Deux grands axes se dégagent dans les parutions de l’année et donnent le sentiment d’une littérature qui rend compte d’une Russie en quête de son identité, à travers, d’une part, l’orthodoxie et, d’autre part, un des moments fondateurs de la Russie contemporaine, la grande guerre patriotique.
On note le renforcement d’une tendance : l’importance grandissante accordée aux textes qui ont trait à la religion, avec pour chef de file, les éditons des Syrtes, qui publient notamment deux textes qui se font écho et réjouiront le cercle étroit des lecteurs de Vassili Rozanov, penseur à la fois orthodoxe et scandaleux, qui a influencé les intellectuels de son temps et révolutionné l’écriture : Dernières feuilles de Rozanov et, Koukkha le tombeau de Rozanov d’Alexeï Remizov qui construit, en reprenant la forme du collage de documents divers de Rozanov, la sépulture du penseur.
Même la littérature contemporaine vient se plonger aux sources du christianisme russe, dans les racines de la Russie ancienne, avec Les quatre vies d'Arséni : roman non historique (Fayard) d’Evgueni Vodolazkine, récompensé en 2013 par le prix Bolchaïa Kniga (Le grand livre), qui tout en s’inscrivant dans le genre de la chronique, le refonde avec brio. Ce roman proche de la fable, emmène le lecteur à travers la Russie de la 2e moitié du XVe siècle, que la grande peste ravage, pour suivre un héros tour à tour herboriste, médecin, exorciste, en quête de sainteté.

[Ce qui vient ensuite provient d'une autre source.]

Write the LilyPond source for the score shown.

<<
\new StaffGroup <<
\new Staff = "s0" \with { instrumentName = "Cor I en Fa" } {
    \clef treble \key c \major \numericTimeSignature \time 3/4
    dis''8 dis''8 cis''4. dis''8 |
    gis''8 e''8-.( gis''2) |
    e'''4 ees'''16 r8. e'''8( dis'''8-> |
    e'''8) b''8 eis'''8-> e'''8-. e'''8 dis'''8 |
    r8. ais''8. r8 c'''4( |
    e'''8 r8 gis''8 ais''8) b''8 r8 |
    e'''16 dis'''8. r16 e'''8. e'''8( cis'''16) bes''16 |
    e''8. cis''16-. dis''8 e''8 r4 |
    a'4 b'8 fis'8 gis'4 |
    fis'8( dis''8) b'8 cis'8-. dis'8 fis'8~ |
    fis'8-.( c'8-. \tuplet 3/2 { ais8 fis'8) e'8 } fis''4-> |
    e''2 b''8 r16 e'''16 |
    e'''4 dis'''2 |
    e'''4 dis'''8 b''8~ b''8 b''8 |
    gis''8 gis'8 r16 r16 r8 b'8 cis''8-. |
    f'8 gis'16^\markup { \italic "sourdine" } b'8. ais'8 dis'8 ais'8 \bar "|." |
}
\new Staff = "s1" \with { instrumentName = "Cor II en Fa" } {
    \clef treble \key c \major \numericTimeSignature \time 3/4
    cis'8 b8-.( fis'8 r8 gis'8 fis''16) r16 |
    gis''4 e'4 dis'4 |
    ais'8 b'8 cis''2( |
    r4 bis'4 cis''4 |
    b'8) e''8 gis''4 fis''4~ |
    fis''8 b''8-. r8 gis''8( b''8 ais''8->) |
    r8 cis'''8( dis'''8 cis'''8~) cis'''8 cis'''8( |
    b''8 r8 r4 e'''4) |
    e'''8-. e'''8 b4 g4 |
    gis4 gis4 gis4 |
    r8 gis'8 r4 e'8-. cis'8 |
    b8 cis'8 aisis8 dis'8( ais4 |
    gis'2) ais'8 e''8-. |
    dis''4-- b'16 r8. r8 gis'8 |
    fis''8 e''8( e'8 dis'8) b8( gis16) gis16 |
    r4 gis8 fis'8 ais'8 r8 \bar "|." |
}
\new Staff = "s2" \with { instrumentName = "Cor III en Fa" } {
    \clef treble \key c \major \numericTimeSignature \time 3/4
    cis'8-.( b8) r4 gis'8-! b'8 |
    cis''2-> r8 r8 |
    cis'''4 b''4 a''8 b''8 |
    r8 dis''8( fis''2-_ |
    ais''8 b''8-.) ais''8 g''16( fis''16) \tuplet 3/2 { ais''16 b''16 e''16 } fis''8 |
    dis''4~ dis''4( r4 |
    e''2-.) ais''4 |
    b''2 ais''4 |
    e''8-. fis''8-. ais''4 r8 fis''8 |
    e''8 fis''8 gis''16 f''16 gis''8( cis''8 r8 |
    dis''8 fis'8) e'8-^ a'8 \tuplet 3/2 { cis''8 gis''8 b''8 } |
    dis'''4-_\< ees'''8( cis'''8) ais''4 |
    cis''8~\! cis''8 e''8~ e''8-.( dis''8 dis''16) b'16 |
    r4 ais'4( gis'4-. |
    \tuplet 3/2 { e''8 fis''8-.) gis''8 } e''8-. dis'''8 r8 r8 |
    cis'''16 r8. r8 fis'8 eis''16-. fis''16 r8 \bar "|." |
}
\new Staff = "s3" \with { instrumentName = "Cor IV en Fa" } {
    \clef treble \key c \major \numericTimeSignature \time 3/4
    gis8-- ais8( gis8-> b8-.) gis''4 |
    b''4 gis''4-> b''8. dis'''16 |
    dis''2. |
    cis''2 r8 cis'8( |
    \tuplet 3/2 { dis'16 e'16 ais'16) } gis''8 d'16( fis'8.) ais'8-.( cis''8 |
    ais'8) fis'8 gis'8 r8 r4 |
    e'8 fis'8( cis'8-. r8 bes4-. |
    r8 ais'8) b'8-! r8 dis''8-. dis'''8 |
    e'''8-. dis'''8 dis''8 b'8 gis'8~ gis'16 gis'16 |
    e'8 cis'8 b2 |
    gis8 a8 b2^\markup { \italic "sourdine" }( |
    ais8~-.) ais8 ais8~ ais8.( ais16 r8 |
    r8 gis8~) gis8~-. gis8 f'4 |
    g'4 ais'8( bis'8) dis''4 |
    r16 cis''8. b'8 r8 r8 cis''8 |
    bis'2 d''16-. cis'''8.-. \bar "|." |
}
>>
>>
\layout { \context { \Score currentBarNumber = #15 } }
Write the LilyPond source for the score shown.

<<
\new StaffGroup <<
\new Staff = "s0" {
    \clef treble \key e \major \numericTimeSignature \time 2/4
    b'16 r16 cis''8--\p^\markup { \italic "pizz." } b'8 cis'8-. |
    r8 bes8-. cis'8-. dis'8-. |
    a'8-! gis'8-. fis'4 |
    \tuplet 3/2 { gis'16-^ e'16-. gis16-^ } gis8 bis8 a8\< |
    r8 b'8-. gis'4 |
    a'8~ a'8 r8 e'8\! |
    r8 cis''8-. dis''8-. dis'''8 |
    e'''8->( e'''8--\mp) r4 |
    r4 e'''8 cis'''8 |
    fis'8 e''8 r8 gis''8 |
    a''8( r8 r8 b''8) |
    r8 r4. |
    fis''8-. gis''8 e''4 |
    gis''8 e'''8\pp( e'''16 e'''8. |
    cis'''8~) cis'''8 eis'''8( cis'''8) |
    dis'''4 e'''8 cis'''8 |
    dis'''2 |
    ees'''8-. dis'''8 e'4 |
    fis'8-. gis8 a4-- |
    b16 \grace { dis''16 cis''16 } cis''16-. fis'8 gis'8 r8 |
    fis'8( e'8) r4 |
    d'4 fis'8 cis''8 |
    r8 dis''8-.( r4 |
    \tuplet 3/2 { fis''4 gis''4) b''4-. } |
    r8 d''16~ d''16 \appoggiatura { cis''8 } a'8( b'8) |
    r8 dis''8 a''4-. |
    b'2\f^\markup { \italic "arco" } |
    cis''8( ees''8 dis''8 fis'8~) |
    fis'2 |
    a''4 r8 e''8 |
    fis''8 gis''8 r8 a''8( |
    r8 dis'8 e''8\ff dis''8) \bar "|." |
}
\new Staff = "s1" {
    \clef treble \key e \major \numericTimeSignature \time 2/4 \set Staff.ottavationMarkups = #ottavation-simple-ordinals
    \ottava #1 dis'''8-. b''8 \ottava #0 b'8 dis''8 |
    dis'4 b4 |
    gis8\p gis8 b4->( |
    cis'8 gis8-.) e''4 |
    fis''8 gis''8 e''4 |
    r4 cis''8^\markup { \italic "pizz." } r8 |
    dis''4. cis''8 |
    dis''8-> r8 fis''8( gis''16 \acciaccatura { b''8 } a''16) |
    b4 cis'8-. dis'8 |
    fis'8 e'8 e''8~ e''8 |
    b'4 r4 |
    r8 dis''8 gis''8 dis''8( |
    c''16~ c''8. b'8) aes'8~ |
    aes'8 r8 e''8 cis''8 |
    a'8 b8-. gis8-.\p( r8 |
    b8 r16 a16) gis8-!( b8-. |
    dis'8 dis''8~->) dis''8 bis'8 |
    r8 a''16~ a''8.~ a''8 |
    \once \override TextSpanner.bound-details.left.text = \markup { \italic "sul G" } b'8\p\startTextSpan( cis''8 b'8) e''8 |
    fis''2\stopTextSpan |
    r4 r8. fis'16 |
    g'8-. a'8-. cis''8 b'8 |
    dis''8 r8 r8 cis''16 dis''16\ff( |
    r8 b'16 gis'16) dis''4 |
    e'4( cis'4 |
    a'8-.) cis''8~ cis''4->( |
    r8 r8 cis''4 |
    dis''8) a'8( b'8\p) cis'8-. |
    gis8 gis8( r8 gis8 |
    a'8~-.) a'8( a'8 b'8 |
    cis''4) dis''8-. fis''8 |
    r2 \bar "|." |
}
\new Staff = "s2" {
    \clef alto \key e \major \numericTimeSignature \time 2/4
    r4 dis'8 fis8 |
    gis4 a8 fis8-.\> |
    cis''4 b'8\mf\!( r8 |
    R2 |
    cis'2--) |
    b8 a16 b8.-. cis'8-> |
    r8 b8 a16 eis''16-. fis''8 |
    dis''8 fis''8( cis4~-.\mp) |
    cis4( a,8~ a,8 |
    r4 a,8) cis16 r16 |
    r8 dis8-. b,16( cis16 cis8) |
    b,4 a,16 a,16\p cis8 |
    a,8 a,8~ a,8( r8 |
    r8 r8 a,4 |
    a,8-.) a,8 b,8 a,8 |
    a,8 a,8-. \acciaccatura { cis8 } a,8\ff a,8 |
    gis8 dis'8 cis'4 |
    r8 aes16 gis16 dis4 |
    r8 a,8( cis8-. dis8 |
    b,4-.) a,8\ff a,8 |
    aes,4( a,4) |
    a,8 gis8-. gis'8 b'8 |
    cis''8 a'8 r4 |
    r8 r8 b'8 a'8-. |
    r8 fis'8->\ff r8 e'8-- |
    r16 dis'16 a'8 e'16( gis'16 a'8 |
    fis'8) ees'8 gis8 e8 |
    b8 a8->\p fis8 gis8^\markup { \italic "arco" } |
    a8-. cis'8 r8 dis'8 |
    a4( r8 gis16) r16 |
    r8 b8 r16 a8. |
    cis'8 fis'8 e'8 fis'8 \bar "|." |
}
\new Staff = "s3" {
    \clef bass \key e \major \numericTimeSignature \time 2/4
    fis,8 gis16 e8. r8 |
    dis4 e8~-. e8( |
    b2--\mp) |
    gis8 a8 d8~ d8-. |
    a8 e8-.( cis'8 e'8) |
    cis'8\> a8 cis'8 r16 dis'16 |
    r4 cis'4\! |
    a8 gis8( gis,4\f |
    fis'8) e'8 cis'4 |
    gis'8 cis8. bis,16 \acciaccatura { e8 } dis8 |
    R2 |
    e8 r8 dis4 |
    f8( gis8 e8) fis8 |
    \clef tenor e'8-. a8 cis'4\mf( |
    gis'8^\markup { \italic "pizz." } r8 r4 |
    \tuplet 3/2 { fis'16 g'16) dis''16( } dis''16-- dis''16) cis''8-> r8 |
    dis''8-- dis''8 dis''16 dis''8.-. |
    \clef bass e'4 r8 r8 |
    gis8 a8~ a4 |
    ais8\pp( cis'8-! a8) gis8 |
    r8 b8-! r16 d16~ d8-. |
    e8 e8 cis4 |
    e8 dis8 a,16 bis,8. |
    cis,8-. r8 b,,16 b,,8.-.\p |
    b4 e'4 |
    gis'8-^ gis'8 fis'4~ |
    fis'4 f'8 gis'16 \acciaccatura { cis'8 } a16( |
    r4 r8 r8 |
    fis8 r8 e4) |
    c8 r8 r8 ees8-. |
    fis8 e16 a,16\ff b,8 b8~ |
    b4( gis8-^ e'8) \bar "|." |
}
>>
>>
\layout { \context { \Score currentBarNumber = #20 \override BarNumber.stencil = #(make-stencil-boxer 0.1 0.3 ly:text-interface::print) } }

Le second axe est celui de la grande guerre patriotique compte trois ouvrages écrits par des témoins directs de la tragédie. Deux romans puissants mettent en scène des jeunes gens pris dans le tourbillon absurde et cruel de la guerre : Viens et Vois du Biélorusse Ales Adamovitch, (Piranha), et La joie du soldat, de Victor Astafiev, (le Rocher) l’un des plus grands prosateurs russes de la fin du XXe siècle, auxquels vient s’ajouter Le journal de Maria: une institutrice soviétique dans la guerre : 1941-1943 de Maria Germanova, (Autrement).
Notons parmi les nombreux livres qui échappent à ces deux axes, trois ouvrages très différents qui rendent compte de la grande diversité de la production littéraire en russe. Tout d’abord, le très beau livre publié par les Éditions Allia Les écrits de Kazimir Malévitch où l’on découvre que l’auteur du Carré blanc sur fond blanc, peintre fondateur du suprématisme, est peut-être surtout un théoricien. Ses écrits, rassemblés et traduits par Jean-Claude Marcadé regroupent ses cours, ses traités et ses manifestes, ils permettront au lecteur de comprendre le cheminement du père de l’Avant-garde russe et son influence sur la peinture du XXe siècle.
Elena Botchorichvili poursuit quant à elle sa route singulière, l’écrivaine géorgienne installée au Québec, revient avec un bref roman, Belle vie (Naïve), qui raconte l’amitié improbable, pleine de poésie et de pudeur, de deux hommes, un vieux chanteur russe qui s’achemine vers la mort et un jeune fermier niçois qui cherche sa vie. Ensemble ils se déplacent de ville en ville, achètent et revendent des hôtels qu'ils nomment toujours « Belle Vie », car au delà des souvenirs douloureux, des pertes, des cheminement la quête ultime est celle du bonheur. À son habitude Elena Botchorichvili conduit une narration syncopée, pleine d’évocations, de non-dits, de dialogues décalés qui ravira le lecteur par sa légèreté.
Saluons enfin la sortie de La conjuration des anges, (Gallimard) troisième roman d’Igor Sakhnovski qui creuse son sillon loin des enjeux sociétaux et politiques qui passionnent ses compatriotes. Au départ, une bévue divine « Au risque de rompre un pacte honteusement silencieux autour d’une bévue divine, je souhaiterais évoquer ici la première épouse d’Adam, dont les droits, plus invisibles que des rayons X, demeurent à ce jour universellement bafoués. » Déclinant le mythe à travers des histoires de femmes qui s’enchevêtrent dans des époques et des lieux différents, de Lilith à Eurydice, en passant par Anne Boleyn ou Jeanne la Folle, reine de Castille et d’Aragon, Sakhnovski met en scène des héroïnes qui partagent le même désir farouche d’être maîtresses de leur vie. Mais il réalise aussi l’exploit de poser la vie de son narrateur au centre de cette trame lui donnant ainsi une toute autre résonnance.